By Eva S. Monroe and Kyle E. O' Hara, Contributing Writers

The Harvard Business Review published the results of a survey-based study this month indicating that limited correlation exists between the career expectations of Harvard Business School graduates and the gender gap in senior management positions. The study concluded that corporate structures, rather than mothers’ choices, leave women with limited options to balance home and work lives.

The study was conducted by HBS Professor Robin J. Ely, Pamela Stone of Hunter College, and HBS Gender Initiative Assistant Director Colleen C. Ammerman. The researchers found that, of the 25,000 surveyed HBS alumni, men and women had similar career ambitions when joining the workforce.
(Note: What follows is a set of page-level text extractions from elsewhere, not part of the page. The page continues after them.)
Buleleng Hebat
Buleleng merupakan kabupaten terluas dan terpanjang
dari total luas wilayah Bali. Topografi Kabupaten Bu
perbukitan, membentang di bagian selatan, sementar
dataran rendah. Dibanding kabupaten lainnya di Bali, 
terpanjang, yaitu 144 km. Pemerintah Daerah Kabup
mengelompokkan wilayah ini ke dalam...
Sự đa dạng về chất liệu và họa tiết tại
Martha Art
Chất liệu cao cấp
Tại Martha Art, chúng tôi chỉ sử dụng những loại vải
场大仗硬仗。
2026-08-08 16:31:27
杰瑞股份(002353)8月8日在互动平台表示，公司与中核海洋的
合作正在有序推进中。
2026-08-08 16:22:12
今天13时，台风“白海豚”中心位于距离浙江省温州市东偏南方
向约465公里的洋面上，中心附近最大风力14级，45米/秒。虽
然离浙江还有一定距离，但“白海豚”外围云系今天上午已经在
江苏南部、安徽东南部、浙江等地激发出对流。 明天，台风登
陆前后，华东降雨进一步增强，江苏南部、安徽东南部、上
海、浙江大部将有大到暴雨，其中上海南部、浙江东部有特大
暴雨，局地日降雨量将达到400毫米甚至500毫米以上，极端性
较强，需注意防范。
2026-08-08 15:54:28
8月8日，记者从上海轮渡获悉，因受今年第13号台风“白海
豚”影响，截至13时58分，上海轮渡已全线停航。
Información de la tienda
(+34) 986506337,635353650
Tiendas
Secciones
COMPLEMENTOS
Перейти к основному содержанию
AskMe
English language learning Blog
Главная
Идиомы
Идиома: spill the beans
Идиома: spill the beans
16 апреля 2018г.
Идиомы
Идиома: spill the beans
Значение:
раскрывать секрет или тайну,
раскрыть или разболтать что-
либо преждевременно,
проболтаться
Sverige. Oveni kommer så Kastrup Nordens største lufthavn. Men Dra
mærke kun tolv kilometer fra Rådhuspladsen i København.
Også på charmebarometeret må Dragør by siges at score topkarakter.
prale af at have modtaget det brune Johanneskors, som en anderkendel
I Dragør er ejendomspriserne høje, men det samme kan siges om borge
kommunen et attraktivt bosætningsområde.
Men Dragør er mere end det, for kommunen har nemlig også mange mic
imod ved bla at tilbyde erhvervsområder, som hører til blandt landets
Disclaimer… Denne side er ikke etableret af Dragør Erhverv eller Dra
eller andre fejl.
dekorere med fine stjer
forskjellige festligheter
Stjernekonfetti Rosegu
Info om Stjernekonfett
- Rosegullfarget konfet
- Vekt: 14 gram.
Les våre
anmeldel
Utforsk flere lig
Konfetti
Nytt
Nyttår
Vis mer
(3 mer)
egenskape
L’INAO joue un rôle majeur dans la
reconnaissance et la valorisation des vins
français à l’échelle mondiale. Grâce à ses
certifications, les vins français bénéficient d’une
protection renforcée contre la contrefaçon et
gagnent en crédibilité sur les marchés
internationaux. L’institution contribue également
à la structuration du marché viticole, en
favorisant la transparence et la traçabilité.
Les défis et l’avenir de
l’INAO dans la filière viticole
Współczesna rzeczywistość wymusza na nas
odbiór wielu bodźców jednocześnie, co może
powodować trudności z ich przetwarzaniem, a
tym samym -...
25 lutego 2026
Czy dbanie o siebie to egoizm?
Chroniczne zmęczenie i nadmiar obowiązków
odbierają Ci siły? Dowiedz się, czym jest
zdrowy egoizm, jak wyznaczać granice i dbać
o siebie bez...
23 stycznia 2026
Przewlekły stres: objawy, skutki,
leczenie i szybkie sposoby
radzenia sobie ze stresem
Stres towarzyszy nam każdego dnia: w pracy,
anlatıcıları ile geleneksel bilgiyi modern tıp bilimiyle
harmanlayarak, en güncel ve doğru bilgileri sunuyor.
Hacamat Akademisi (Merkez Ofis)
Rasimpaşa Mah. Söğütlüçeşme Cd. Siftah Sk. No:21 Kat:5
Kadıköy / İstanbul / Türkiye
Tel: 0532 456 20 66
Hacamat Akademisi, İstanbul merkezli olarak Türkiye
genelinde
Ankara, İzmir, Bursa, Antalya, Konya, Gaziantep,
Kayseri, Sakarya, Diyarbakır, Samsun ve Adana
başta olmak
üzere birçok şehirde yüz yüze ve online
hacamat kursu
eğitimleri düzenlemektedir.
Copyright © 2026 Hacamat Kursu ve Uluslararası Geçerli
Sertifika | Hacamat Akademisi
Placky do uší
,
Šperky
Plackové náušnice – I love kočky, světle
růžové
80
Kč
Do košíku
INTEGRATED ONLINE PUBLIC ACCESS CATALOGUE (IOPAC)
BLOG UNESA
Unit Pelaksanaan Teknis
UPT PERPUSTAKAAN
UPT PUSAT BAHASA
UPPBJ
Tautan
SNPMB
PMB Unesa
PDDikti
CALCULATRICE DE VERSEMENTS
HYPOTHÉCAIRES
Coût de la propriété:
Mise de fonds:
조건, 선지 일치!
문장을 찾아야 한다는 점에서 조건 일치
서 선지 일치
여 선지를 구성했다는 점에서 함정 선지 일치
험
Male respondents, however, were more likely to feel as though their goals were met than their female counterparts, the study found.

“We wanted to understand how our women graduates are faring, especially in light of other research showing that women are under-represented in leadership positions,” Ely wrote in an email. “We were especially interested in how alumni navigate the complexities of work and the rest of life.”

Contrary to what the study called “conventional wisdom,” most of the surveyed women’s careers were not sidetracked because they prioritized family over advancing in the workplace, the study found. Instead, women who left their jobs after having children did so because “they [found] themselves in unfulfilling roles with dim prospects for advancement” or otherwise limited in their career options.

“Both men and women need to participate equally at home,” said Kathleen L. McGinn, an HBS professor who focuses on the role of gender in the workplace and in negotiations. “Women and men want the same thing…[but] organizations are set up for high-level positions [occupied by] people who have a whole family support structure, which is more likely to be men than women.”

McGinn added that this study was particularly relevant because it pulled from a large body of evidence and corroborated smaller studies and generally accepted anecdotes.

Ely wrote that the researchers hope their study will inform public understanding and shift focus from women’s individual decisions regarding family to how gender stereotypes reinforce structural hurdles women face in the workplace.

“Our women alums are less satisfied with their careers than men are, but we would say that workplace disappointments and shortcomings are…to blame,” Ely wrote.